Retailers didn’t need the official government figures to know sales were bad last month — but the Commerce Department’s big-picture read of the COVID-19 damage was still jarring.
Total retail and food service sales fell 21.6 percent in April from a year earlier and were down a seasonally adjusted 16.4 percent compared with March.
Apparel and accessories specialty stores were hit hardest, with April sales dropping 89.3 percent from a year earlier and down a seasonally adjusted 78.8 percent from March.
Department store sales fell 47 percent from a year ago and 28.9 percent from March.
The e-commerce channel is picking up some of the slack and saw sales rise 21.6 percent from a year ago and 8.4 percent from March.
Matthew Shay, president and chief executive officer of the National Retail Federation, was quick to point out: “These retail sales numbers are not a surprise given the current state of affairs. The vast majority of retail stores have been closed, we are in the midst of historic unemployment and when it comes to personal finances, discretionary spending takes a back seat to essentials. Prior to this pandemic, retail was setting records in year-over-year growth, employment and investment. It is a resilient industry serving a smart consumer, and despite today’s report, we know it will be leading our nation’s economic recovery as this crisis recedes.”
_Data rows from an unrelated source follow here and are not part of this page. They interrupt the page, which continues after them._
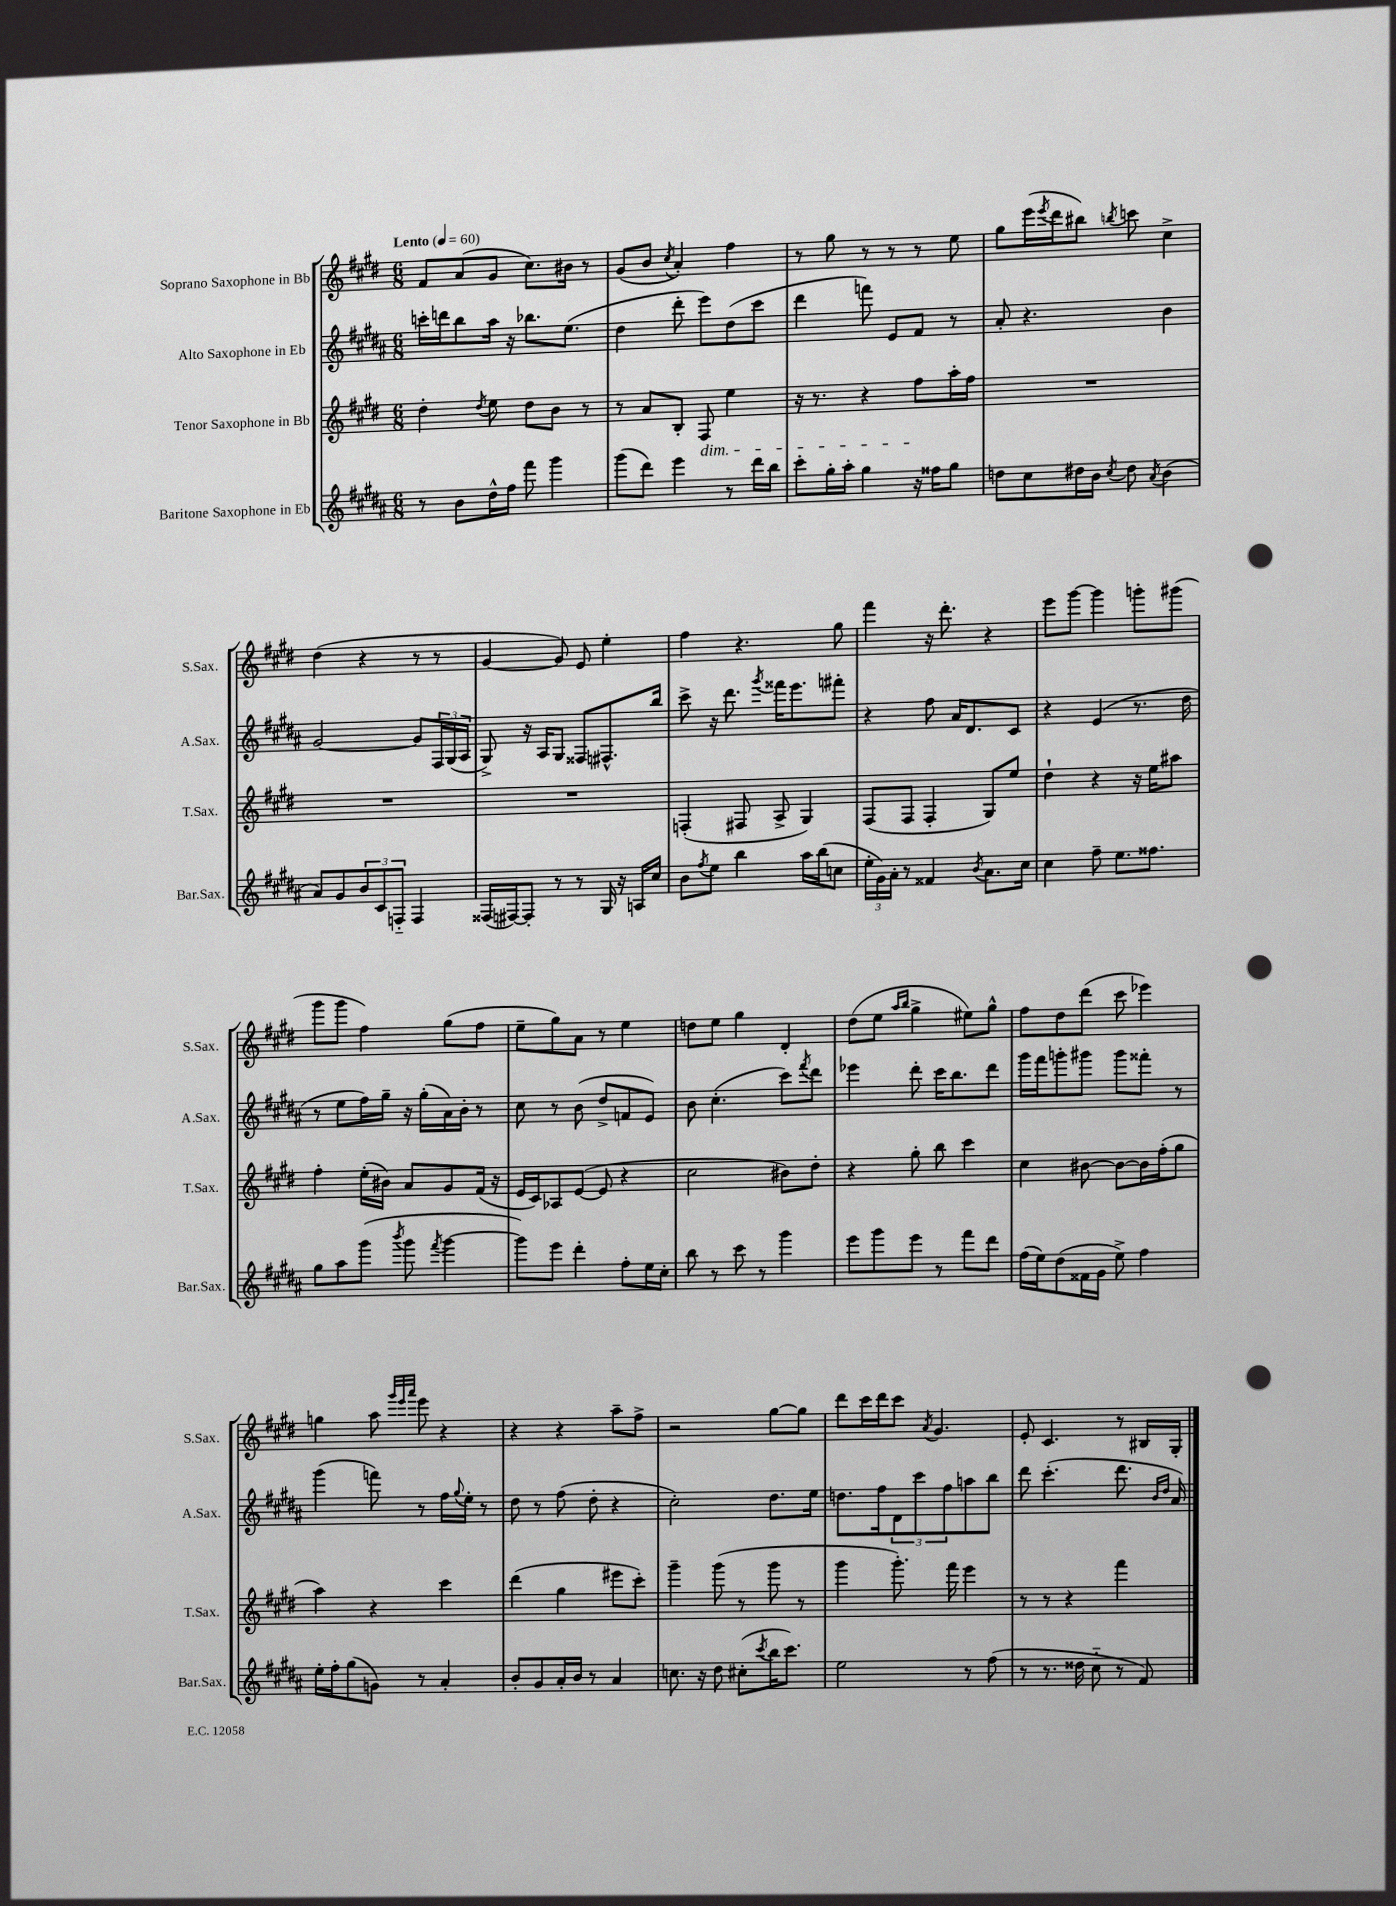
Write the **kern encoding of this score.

**kern	**kern	**kern	**kern
*staff4	*staff3	*staff2	*staff1
*clefG2	*clefG2	*clefG2	*clefG2
*k[f#c#g#d#a#]	*k[f#c#g#d#]	*k[f#c#g#d#a#]	*k[f#c#g#d#]
*M6/8	*M6/8	*M6/8	*M6/8
*MM60	*MM60	*MM60	*MM60
8r	4dd#'	16ccc'	8f#
.	.	16ddd	.
8b	.	8bb	(8a
.	8qdd#	.	.
16dd#^^	8ee	16aa#	8g#
16ff#	.	16r	.
8fff#	8dd#	8.bb-	8.cc#)
4ggg#	8b	.	.
.	.	(8.ee	16b#
.	8r	.	8r
=	=	=	=
(8ggg#	8r	4dd#	(8g#
8ddd#)	8a	.	8b
.	.	.	8qcc#
4eee	8B'	8ddd#'	4a')
.	8F#	8eee)	.
8r	4ee	(8dd#	4ff#
16ddd#	.	8ccc#	.
16bb	.	.	.
=	=	=	=
8ccc#'	16r	4ddd#	8r
.	8.r	.	.
16gg#'	.	.	8gg#
16aa#'	.	.	.
4gg#	4r	8fff)	8r
.	.	8e	8r
16r	8ff#	8f#	8r
16ff##	.	.	.
8gg#	16aa'	8r	8ee
.	16ff#	.	.
=	=	=	=
8dd	2.r	8a#'	8gg#
8cc#	.	4.r	(16eee
.	.	.	8qeee
.	.	.	16ddd#
16dd#	.	.	8bb#)
16b	.	.	.
8qcc#	.	.	8qbb
8dd#	.	.	8ccc
8qa#	.	.	.
(4b	.	4b	4cc#^
=	=	=	=
8a#)	2.r	[2g#	(4dd#
8g#	.	.	.
12b	.	.	4r
12c#	.	.	.
12F'~	.	.	.
4F	.	8g#]	8r
.	.	24F#	8r
.	.	(24G#	.
.	.	24A#	.
=	=	=	=
(16F##	2.r	8G#^)	[4g#
[16F#)	.	.	.
8F#']	.	16r	.
.	.	16A#	.
8r	.	8G#	8g#])
8r	.	8F##	8e
16G#	.	8.F#^^	4ee'
16r	.	.	.
16A	.	.	.
16cc#	.	16bb	.
=	=	=	=
8b	(4F'	8ccc#^	4ff#
8qff#	.	.	.
8ee	.	16r	.
.	.	8.ddd#	.
4bb	8F#	.	4.r
.	.	8qggg#	.
.	8A^	16fff##	.
.	.	8.eee	.
16aa#	4G#)	.	.
(16bb	.	.	.
8cc	.	8fff#'	8gg#
=	=	=	=
24ee'	(8F#	4r	4fff#
24g#)	.	.	.
24a#'	.	.	.
8r	8F#	.	.
4f##	4F#'	8ff#	16r
.	.	.	8.ddd#'
.	.	16a#	.
.	.	8.d#	.
8qb	.	.	.
8.a#	8G#)	.	4r
.	8ee	8c#	.
16cc#	.	.	.
=	=	=	=
4cc#	4dd#`	4r	8eee
.	.	.	[8ggg#
8ff#~	4r	(4e	4ggg#]
8.ee	.	.	.
.	16r	8.r	8ggg'
8.ff##	16ee	.	.
.	8aa#	.	(8ggg#
.	.	16dd#	.
=	=	=	=
8gg#	4ff#'	8r	8ggg#
8aa#	.	8ee	8ggg#
(8ggg#	(16ee'	16ff#)	4ff#)
.	16b#)	16gg#~	.
8qbbb	.	.	.
8ggg#	8a	16r	.
.	.	(16gg#'	.
8qfff#	.	.	.
[4ggg#	8g#	16a#)	(8gg#
.	.	16b'	.
.	(16f#	8r	8ff#
.	16r	.	.
=	=	=	=
8ggg#])	16e	8cc#	8ee~
.	16c#)	.	.
8eee	8A-	8r	8gg#)
4ddd#'	([8e	(8b	8a
.	8e]	8dd#^	8r
8ff#'	4r	8f	4ee
16ee	.	8e)	.
16cc#'	.	.	.
=	=	=	=
8bb	2cc#	8b	8dd
8r	.	(4.cc#'	8ee
8ccc#	.	.	4gg#
8r	.	.	.
4ggg#	8b#)	8ccc#)	4d#'
.	.	8qfff#	.
.	8dd#'	8ddd#	.
=	=	=	=
8eee	4r	4eee-	(8dd#
8ggg#	.	.	8ee
.	.	.	16qqaa
.	.	.	16qqbb
8eee	8gg#'	8ddd#'	4gg#^
8r	8bb	16ccc#	.
.	.	8.bb	.
8fff#	4ccc#	.	8ee#)
8ddd#	.	8ddd#	8gg#^^
=	=	=	=
(16ff#	4cc#	16ggg#	8ff#
16ee)	.	16fff#	.
(8dd#	.	8ggg'	8dd#
16f##	[8b#	8ggg#	(8ddd#
16g#	.	.	.
8ee^)	8b#_	8ggg#	8ccc#
4ff#	16b#]	8fff##'	4eee-)
.	(16ff#'	.	.
.	8gg#	8r	.
=	=	=	=
16ee'	4aa)	(4ggg#	4gg
16ff#'	.	.	.
(8gg#	.	.	.
8g)	4r	8fff)	8aa
.	.	.	32qqggg#
.	.	.	32qqeee
.	.	.	32qqaaa
8r	.	8r	8eee
4a#'	4ccc#	16ff#	4r
.	.	8qqgg#	.
.	.	16ee'	.
.	.	8r	.
=	=	=	=
8b'	(4ddd#	8dd#	4r
8g#	.	8r	.
16a#'	4gg#	(8ff#	4r
16b	.	.	.
8r	.	8dd#'	.
4a#	8eee#	4r	8aa~
.	8ccc#')	.	8ff#^
=	=	=	=
8.cc	4ggg#~	2cc#')	2r
16r	.	.	.
8dd#	(8ggg#	.	.
(8cc#'	8r	.	.
8qccc#	.	.	.
16bb	8ggg#	8.dd#	[8gg#
8.ccc#)	.	.	.
.	8r	.	8gg#]
.	.	16ee	.
=	=	=	=
2ee	4ggg#	8.dd	8ddd#
.	.	.	16ccc#
.	.	16ff#	16ddd#
.	8.ggg#')	12d#	8ccc#
.	.	12ccc#	.
.	.	.	8qa
.	.	.	4.g#
.	.	12ff#	.
.	16fff#	.	.
8r	4eee	8aa	.
(8ff#	.	8bb	.
=	=	=	=
8r	8r	8ddd#	8e'
8.r	8r	(4.ccc#'	4.c#
.	4r	.	.
16dd##	.	.	.
8cc#'~	.	.	.
8r	4fff#	8.ddd#	8r
8f#)	.	.	16B#
.	.	16qqb	.
.	.	16qqdd#	.
.	.	16a#)	16G#'
==	==	==	==
*-	*-	*-	*-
Even though stores are starting to reopen in parts of the country, simply turning the lights back on and unlocking the doors will not bring the sales back.
Dillard’s Inc. was among the first retailers to report first quarter numbers on Thursday and said sales at the 45 doors it reopened on May 5 are down 56 percent from a year earlier. The stores are operating with reduced hours and other safeguards.
But even that is a start.
“As we reopen stores, we see positive things happening,” said ceo William T. Dillard 2nd. “We believe people are ready to get out and shop. We are hoping this is the start of better times.”